CDより音量は小さくなりますが、その分音質が全然違います。
ハイレゾの再生環境がなくても、44.1kHzの16bitに変換すればCDより高音質で聞けるわけです。
しかも、ハイレゾだからと言って特に高価なわけでもありません。曲にもよりますが、CDより安い曲なんかもちらほら……
(ただ、CDマスタリング音源をアップサンプリングしてるハイレゾ音源もあるので、そういうのはマスタリングの違いを実感できなさそうです……)
 
そんなわけで、ハイレゾ音源は購入するだけの価値があると結論付けることが出来ます。
  
ところで、さっき話に出てきた私の購入したハイレゾ音源は、実はCD版も持ってました。
ジャズなので結構音質はこだわって作ってるCDだと思うのですが……それでもマスタリングの時点でぜんぜん違うことに驚愕しました。
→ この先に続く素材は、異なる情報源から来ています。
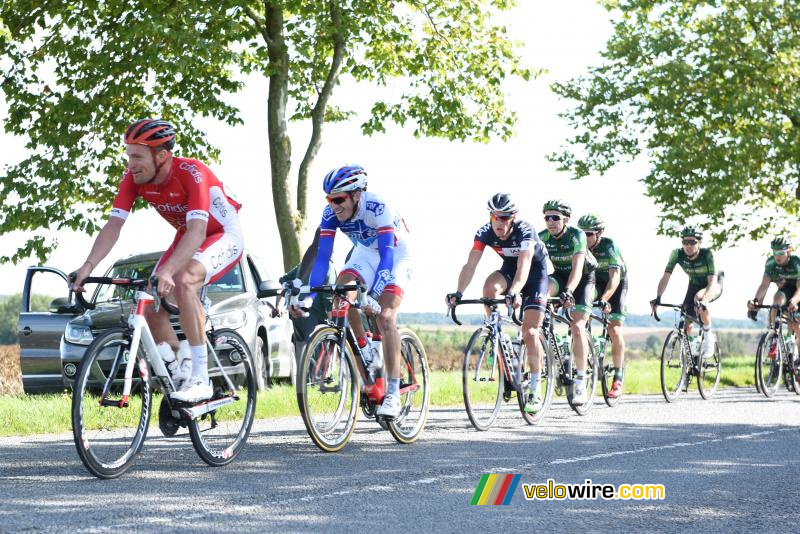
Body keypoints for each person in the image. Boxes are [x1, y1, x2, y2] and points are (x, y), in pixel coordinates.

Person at [70, 119, 244, 402]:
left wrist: (171, 270)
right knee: (151, 310)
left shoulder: (192, 172)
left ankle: (201, 379)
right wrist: (87, 267)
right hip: (188, 234)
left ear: (162, 155)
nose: (131, 163)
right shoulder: (133, 178)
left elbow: (199, 231)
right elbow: (114, 225)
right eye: (128, 155)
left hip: (222, 234)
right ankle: (180, 373)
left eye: (137, 156)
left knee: (182, 279)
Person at [293, 165, 412, 418]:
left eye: (338, 199)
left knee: (385, 316)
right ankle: (365, 348)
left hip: (395, 255)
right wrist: (309, 296)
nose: (334, 206)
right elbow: (323, 255)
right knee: (341, 294)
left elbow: (387, 257)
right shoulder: (330, 214)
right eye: (329, 199)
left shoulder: (378, 207)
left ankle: (392, 393)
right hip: (365, 254)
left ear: (357, 195)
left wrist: (372, 296)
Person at [446, 193, 549, 413]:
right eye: (495, 216)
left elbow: (525, 264)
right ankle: (496, 334)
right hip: (510, 272)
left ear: (513, 218)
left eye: (504, 217)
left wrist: (514, 292)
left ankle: (534, 387)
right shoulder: (484, 232)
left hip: (534, 275)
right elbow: (470, 264)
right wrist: (458, 292)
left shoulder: (525, 230)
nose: (499, 222)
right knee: (489, 288)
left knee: (530, 331)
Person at [539, 199, 597, 406]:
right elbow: (534, 267)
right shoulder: (542, 237)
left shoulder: (577, 235)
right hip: (560, 277)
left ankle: (581, 380)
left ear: (566, 219)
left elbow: (578, 267)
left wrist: (568, 291)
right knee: (540, 294)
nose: (551, 221)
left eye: (555, 217)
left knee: (577, 326)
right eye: (547, 217)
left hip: (583, 279)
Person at [578, 214, 627, 399]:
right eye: (582, 234)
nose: (585, 238)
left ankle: (618, 376)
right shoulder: (579, 247)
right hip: (594, 283)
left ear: (599, 234)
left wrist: (605, 299)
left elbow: (614, 278)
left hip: (616, 285)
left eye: (589, 234)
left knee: (614, 329)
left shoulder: (609, 246)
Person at [650, 226, 719, 359]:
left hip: (712, 285)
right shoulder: (677, 254)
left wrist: (704, 300)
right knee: (686, 320)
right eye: (685, 242)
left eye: (692, 242)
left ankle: (708, 336)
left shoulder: (707, 254)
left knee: (698, 298)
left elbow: (712, 283)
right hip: (693, 285)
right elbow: (665, 277)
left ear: (699, 242)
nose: (688, 245)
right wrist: (658, 298)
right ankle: (688, 363)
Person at [747, 237, 800, 356]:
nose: (777, 256)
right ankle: (773, 334)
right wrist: (755, 301)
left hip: (798, 293)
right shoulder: (771, 263)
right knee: (776, 300)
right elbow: (764, 285)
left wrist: (795, 300)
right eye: (775, 252)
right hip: (786, 290)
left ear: (789, 251)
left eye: (781, 252)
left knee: (796, 324)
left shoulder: (796, 263)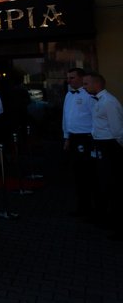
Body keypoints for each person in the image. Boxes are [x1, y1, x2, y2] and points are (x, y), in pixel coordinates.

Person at [83, 72, 123, 239]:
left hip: (110, 147)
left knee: (114, 186)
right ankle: (109, 220)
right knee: (104, 184)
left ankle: (118, 226)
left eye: (86, 83)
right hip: (100, 146)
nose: (84, 87)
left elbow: (118, 130)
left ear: (96, 84)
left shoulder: (109, 102)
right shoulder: (99, 101)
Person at [62, 68, 96, 217]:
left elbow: (96, 118)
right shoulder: (68, 95)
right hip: (73, 138)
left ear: (82, 78)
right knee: (77, 174)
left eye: (72, 78)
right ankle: (81, 207)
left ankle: (91, 209)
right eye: (68, 78)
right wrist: (66, 137)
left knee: (88, 174)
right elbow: (66, 118)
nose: (69, 81)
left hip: (86, 138)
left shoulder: (89, 95)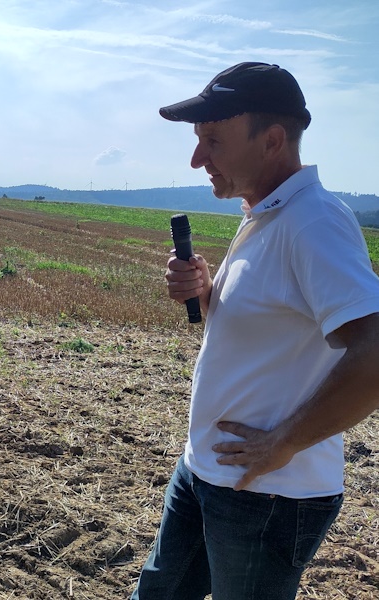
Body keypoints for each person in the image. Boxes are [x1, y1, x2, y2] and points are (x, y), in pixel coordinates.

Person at [133, 62, 379, 599]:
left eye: (213, 141)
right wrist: (205, 291)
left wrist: (284, 442)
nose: (197, 159)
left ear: (271, 141)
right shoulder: (268, 213)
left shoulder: (313, 222)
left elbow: (375, 350)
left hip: (266, 496)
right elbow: (275, 322)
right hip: (206, 473)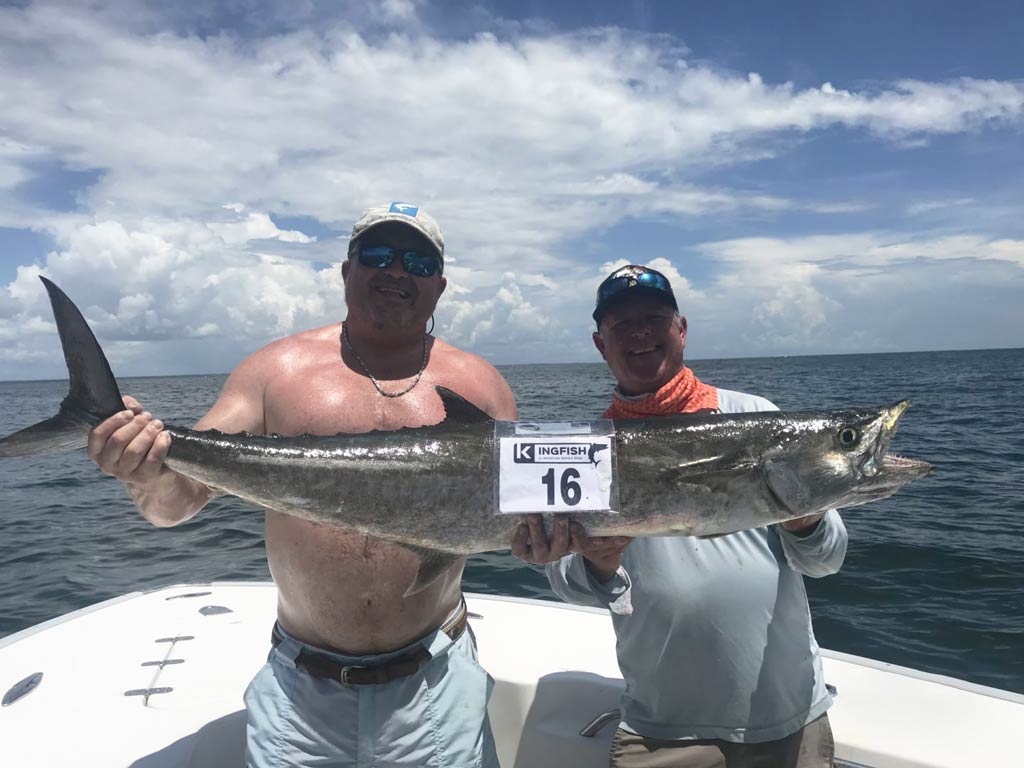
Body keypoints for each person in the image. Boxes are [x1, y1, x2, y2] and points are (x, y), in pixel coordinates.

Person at [87, 202, 517, 767]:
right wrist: (145, 476)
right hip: (300, 694)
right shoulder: (276, 371)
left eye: (415, 262)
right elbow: (178, 501)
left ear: (438, 287)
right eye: (378, 256)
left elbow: (528, 517)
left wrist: (559, 544)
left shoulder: (482, 385)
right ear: (346, 272)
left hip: (434, 684)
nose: (395, 272)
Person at [513, 264, 846, 768]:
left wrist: (804, 519)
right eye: (622, 325)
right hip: (660, 734)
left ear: (682, 330)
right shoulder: (579, 448)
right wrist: (598, 565)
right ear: (601, 344)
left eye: (655, 318)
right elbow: (568, 582)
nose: (640, 332)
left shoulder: (756, 415)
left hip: (788, 720)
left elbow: (827, 560)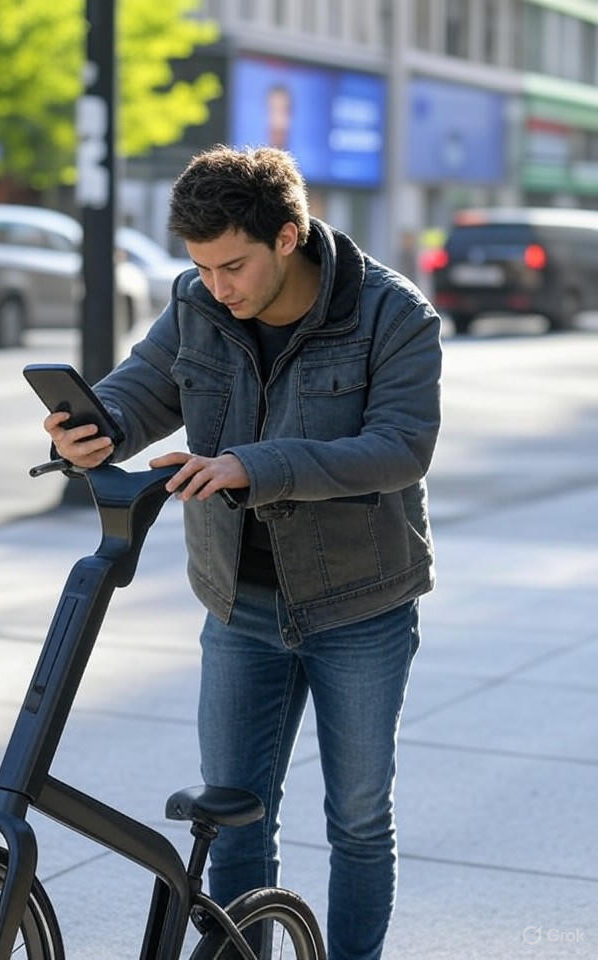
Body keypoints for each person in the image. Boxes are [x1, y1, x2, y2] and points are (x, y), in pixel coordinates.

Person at [44, 145, 442, 960]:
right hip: (238, 603)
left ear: (288, 236)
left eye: (232, 266)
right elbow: (143, 385)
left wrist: (253, 465)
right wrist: (97, 429)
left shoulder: (393, 314)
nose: (215, 286)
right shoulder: (197, 302)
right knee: (232, 820)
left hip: (360, 604)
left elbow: (400, 448)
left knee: (359, 820)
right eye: (201, 266)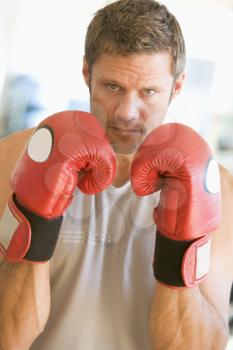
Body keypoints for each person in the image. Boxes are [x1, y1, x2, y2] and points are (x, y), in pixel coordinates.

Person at [0, 0, 233, 349]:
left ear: (178, 86)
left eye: (148, 91)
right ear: (86, 75)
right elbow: (7, 337)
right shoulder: (14, 157)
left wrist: (180, 246)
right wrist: (36, 220)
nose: (127, 112)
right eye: (112, 87)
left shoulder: (218, 188)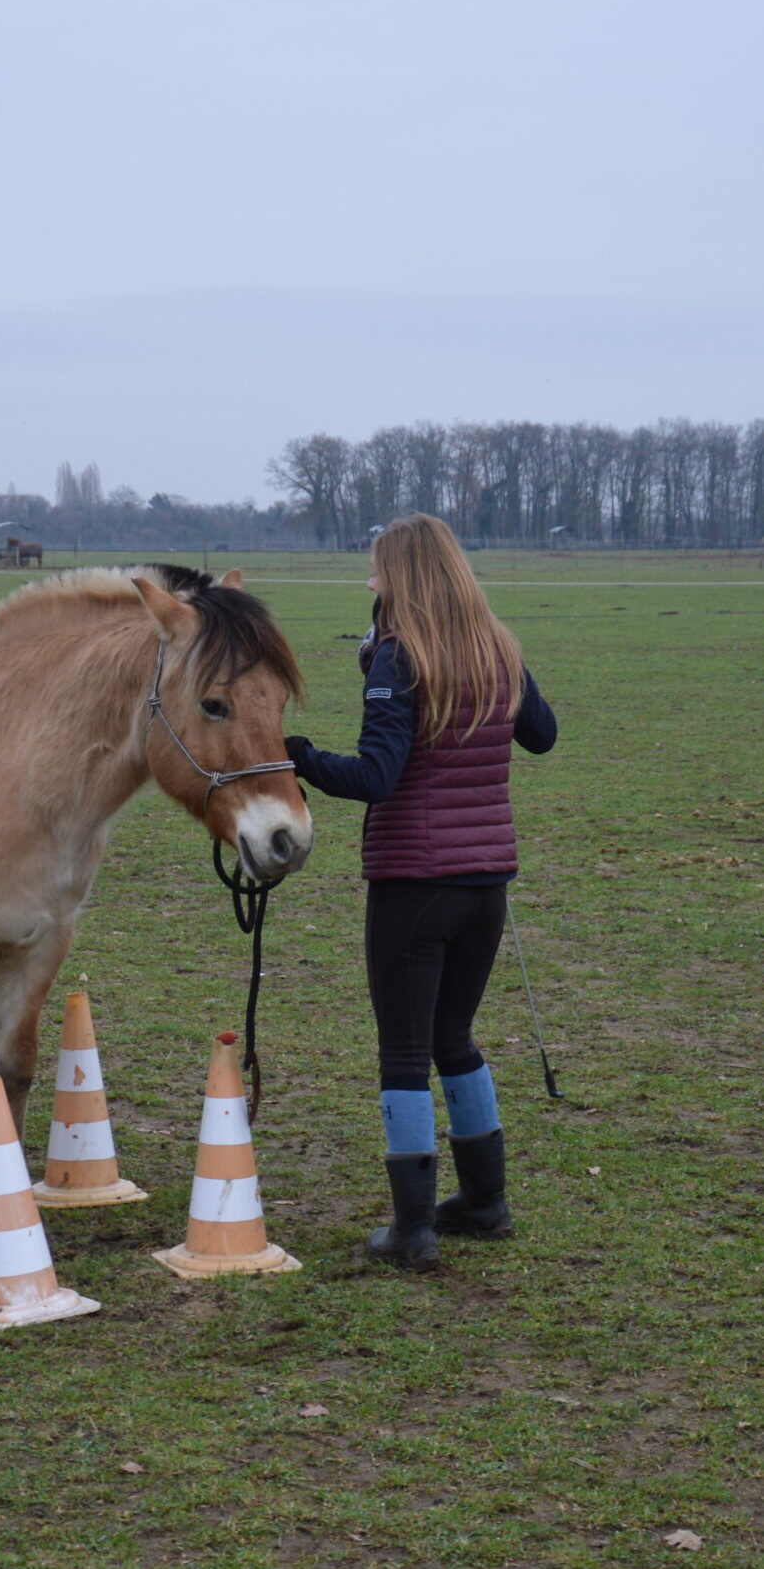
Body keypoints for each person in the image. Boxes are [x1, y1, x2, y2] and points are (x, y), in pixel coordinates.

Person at [285, 514, 557, 1271]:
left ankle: (412, 1230)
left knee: (404, 1051)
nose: (368, 580)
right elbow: (543, 734)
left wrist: (297, 756)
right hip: (486, 887)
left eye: (375, 569)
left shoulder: (400, 660)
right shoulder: (497, 646)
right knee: (454, 1040)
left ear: (399, 576)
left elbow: (376, 777)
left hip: (415, 885)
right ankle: (485, 1202)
iPodで聞いてもイントロの最初の音(開始1秒)でわかるくらい全然違います。
 
この違いはmp3やAACなどの圧縮音源にしても分かるほどの違いなので、気になる人はe-onkyoiTunesで同じ曲を試聴して比べてみて下さい。
ラブライブ!とかもあるのでCD持ってる人はCDと比べて見てもいいかも(’’
 
ちなみにiPod touchiPhoneは48kHzの24bitまで対応してるので、ハイレゾ対応の再生アプリを入れれば高音質で音楽を楽しめますよ!
もちろんそこそこのイヤホンやヘッドホンが必要になりますが……。
私のお気に入りはONKYO HF Playerというアプリで、CDをリッピングした音源も48kHz 24bitへアップサンプリングしてくれる機能がとても良いです。低音がシッカリします。